WHAT IS REQUIRED
Render each line of the records below as a Markdown table with the columns "No." and "Entry", numbering the rows in order and skipping blank lines. Leave the pictures out of the table.

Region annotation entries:
+ + + + + + +

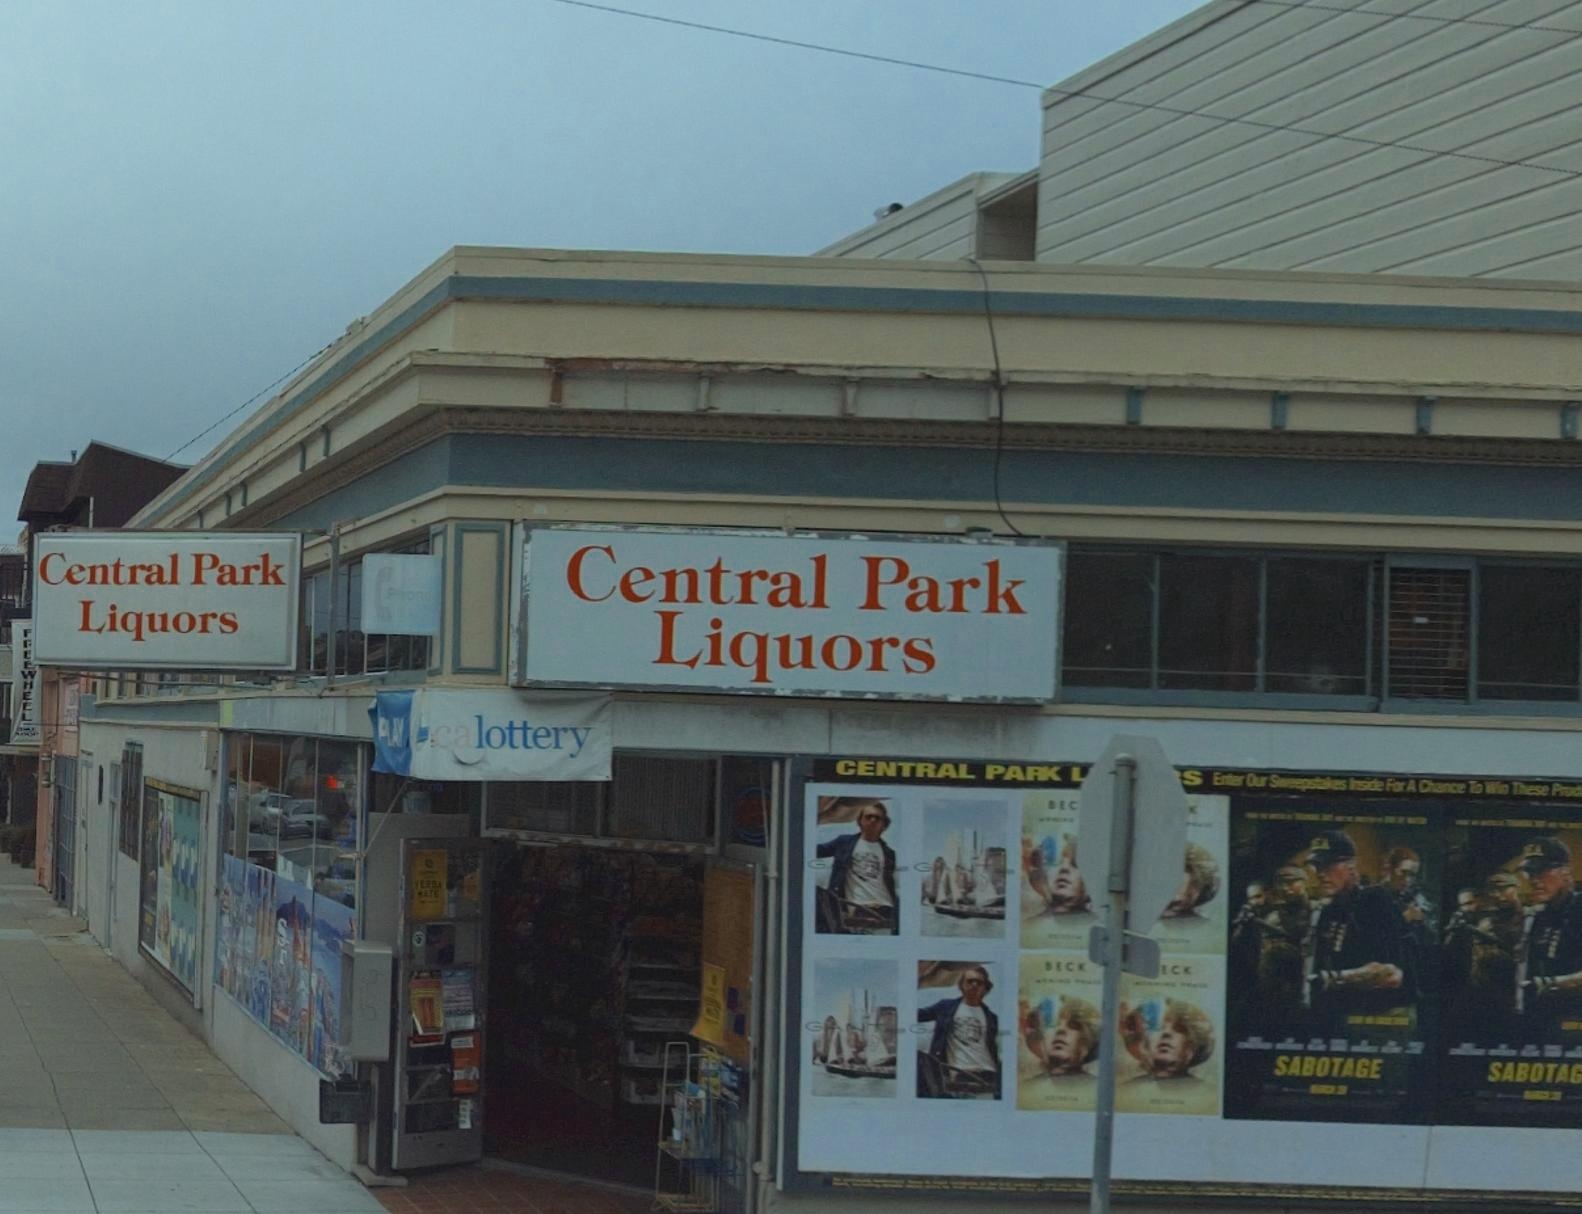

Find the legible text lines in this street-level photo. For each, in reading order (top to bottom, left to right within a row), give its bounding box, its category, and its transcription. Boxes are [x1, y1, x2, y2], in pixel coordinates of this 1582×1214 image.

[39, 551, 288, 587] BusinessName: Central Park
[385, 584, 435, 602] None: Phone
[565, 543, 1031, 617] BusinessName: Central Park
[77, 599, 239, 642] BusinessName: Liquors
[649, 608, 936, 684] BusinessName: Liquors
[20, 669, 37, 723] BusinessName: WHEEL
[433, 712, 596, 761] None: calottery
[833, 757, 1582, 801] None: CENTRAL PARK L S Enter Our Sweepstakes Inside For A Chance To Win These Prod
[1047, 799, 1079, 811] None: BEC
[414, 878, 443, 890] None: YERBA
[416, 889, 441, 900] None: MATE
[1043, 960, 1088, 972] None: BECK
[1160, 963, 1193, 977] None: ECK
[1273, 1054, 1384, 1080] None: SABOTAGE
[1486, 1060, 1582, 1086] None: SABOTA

+ + + + + + +

SOLUTION BELOW
| No. | Entry |
|---|---|
| 1 | Find the legible text lines in this street-level photo. For each, in reading order (top to bottom, left to right within a row), give its bounding box, its category, and its transcription. Boxes are [x1, y1, x2, y2], in pixel coordinates of this 1582×1214 image. |
| 2 | [39, 551, 288, 587] BusinessName: Central Park |
| 3 | [385, 584, 435, 602] None: Phone |
| 4 | [565, 543, 1031, 617] BusinessName: Central Park |
| 5 | [77, 599, 239, 642] BusinessName: Liquors |
| 6 | [649, 608, 936, 684] BusinessName: Liquors |
| 7 | [20, 669, 37, 723] BusinessName: WHEEL |
| 8 | [433, 712, 596, 761] None: calottery |
| 9 | [833, 757, 1582, 801] None: CENTRAL PARK L S Enter Our Sweepstakes Inside For A Chance To Win These Prod |
| 10 | [1047, 799, 1079, 811] None: BEC |
| 11 | [414, 878, 443, 890] None: YERBA |
| 12 | [416, 889, 441, 900] None: MATE |
| 13 | [1043, 960, 1088, 972] None: BECK |
| 14 | [1160, 963, 1193, 977] None: ECK |
| 15 | [1273, 1054, 1384, 1080] None: SABOTAGE |
| 16 | [1486, 1060, 1582, 1086] None: SABOTA |